Alle erwähnten Vorzüge der Trail-Haltungsform gelten in erster Linie für sicher diagnostizierte, ggf. medikamentös gut eingestellte und damit so weit wie möglich symptom-/beschwerdefreie chronisch kranke Pferde. Bei akuten Geschehnissen, ob nun verbunden mit der Grunderkrankung (wie asthmatische Anfälle, Reheschübe, akute Gelenkschwellungen (Arthritis)) oder auch bei allgemeinen Symptomen wie Fieber, Koliken, Verletzungen oder starken Lahmheiten sollte das Pferd nicht in der Herde verbleiben, wo es unter Umständen zu Bewegungen und Ausweichmanövern gezwungen wird, die es zu dem Zeitpunkt nicht in der Lage ist zu leisten. Hier wäre ein Herausnehmen aus dem Trail nötig, bestenfalls auf einem kleinen angrenzenden Kranken-Paddock, um zusätzlichen Stress aufgrund der Trennung von der Herde so gering wie möglich zu halten und um eine der Situation angepasste Futter- und Wasseraufnahme zu gewährleisten und überprüfen zu können.
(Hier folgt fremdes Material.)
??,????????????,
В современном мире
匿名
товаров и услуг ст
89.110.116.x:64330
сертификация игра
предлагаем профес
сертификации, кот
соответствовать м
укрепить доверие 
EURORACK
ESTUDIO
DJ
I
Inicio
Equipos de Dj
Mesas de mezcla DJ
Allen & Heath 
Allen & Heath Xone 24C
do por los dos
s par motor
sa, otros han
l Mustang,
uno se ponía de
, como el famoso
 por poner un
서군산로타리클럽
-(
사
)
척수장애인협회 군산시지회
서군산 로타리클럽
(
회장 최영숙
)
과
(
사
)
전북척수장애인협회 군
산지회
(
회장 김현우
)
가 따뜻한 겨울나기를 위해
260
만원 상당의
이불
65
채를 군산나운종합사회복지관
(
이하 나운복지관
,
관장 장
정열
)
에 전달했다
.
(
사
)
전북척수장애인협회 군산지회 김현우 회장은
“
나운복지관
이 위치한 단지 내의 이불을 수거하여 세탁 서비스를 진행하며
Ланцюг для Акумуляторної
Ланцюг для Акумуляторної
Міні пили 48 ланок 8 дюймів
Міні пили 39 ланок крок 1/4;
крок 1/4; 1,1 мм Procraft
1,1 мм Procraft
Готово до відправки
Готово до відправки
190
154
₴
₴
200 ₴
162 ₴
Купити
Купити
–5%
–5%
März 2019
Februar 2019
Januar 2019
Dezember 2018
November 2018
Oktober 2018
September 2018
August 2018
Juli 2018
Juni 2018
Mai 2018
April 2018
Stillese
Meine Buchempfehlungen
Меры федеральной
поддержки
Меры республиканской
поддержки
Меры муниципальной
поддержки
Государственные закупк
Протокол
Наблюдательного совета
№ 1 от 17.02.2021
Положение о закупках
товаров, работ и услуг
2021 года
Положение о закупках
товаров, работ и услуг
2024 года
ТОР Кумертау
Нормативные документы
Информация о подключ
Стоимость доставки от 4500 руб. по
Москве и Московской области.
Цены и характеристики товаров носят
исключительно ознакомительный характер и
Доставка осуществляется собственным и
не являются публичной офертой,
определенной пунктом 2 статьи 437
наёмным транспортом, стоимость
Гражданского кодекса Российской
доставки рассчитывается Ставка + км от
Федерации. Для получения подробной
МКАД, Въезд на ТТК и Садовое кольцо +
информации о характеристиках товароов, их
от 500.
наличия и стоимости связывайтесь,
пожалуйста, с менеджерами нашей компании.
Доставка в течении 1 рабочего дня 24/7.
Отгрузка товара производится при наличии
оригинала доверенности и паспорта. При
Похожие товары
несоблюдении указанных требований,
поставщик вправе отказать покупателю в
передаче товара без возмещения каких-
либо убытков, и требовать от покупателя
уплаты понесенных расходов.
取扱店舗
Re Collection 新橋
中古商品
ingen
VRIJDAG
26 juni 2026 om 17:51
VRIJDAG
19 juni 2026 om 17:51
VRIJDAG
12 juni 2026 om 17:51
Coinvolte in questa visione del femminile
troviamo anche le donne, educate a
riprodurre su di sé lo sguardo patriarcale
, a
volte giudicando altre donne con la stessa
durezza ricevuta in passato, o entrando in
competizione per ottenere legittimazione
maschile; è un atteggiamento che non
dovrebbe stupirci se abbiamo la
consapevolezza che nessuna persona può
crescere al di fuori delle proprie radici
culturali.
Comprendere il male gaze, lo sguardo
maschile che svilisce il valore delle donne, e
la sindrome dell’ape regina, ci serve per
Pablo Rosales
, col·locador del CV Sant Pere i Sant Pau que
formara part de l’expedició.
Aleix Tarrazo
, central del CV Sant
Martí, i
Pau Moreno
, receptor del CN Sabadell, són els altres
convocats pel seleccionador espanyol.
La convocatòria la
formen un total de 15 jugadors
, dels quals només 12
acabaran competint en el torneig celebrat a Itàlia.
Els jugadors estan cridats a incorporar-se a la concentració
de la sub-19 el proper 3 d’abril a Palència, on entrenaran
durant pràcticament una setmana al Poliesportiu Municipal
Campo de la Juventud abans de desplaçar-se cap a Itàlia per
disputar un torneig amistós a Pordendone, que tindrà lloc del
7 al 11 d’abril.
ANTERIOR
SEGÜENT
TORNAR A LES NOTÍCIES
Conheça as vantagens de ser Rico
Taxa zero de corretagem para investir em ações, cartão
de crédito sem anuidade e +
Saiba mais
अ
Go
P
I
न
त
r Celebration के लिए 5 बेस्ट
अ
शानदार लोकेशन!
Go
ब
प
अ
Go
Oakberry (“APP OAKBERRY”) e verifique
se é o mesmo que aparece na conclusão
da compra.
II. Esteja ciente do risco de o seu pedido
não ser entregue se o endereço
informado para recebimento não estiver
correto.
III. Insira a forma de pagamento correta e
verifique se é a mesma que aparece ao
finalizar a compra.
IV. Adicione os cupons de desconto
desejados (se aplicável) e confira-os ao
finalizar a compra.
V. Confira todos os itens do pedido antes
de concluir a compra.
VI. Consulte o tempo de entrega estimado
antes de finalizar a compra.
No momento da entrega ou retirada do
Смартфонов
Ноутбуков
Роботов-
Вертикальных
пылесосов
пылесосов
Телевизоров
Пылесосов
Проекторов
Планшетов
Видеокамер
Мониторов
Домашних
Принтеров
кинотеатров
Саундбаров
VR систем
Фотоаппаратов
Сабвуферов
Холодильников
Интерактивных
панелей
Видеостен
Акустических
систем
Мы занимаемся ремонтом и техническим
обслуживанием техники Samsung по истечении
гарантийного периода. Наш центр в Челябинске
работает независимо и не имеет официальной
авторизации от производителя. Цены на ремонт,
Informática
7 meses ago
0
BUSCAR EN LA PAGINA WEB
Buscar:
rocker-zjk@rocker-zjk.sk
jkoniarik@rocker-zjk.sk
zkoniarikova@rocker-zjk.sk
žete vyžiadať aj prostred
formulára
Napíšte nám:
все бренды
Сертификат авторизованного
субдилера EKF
Ebenfalls im Blick behalten sollte man ältere und schwächere bzw. schwerfuttrige Pferde, deren körperliche Entwicklung sich manchmal sehr schnell zum Negativen wenden kann, wenn das Gleichgewicht aus viel Bewegung und ausreichender Futteraufnahme (z.B. im Winter, bei dauerhaft schlechtem Wetter oder bei vermehrten Zahnproblemen) aus den Angeln gerät. Diese Pferde wägen aus Energiespar-Gründen ab, ob sie den extra langen Weg von der Heu- zur Wasserstation tatsächlich laufen sollen oder nicht - und trinken ggf. zu wenig. Dehydrierung und auch Verstopfungen, bis hin zu ernsthaften Koliken, können die Folge sein. Als Lösungen bieten sich hier z.B. Extra-Fütterungen mit aufgeweichten Heucobs und einem eigenen Wasserbottich an, die vor allem tagsüber gut gemanagt werden können, wenn Zeit genug ist, das Pferd zu separieren und nach der Fütterung wieder zu seinen Herdenmitgliedern zu lassen.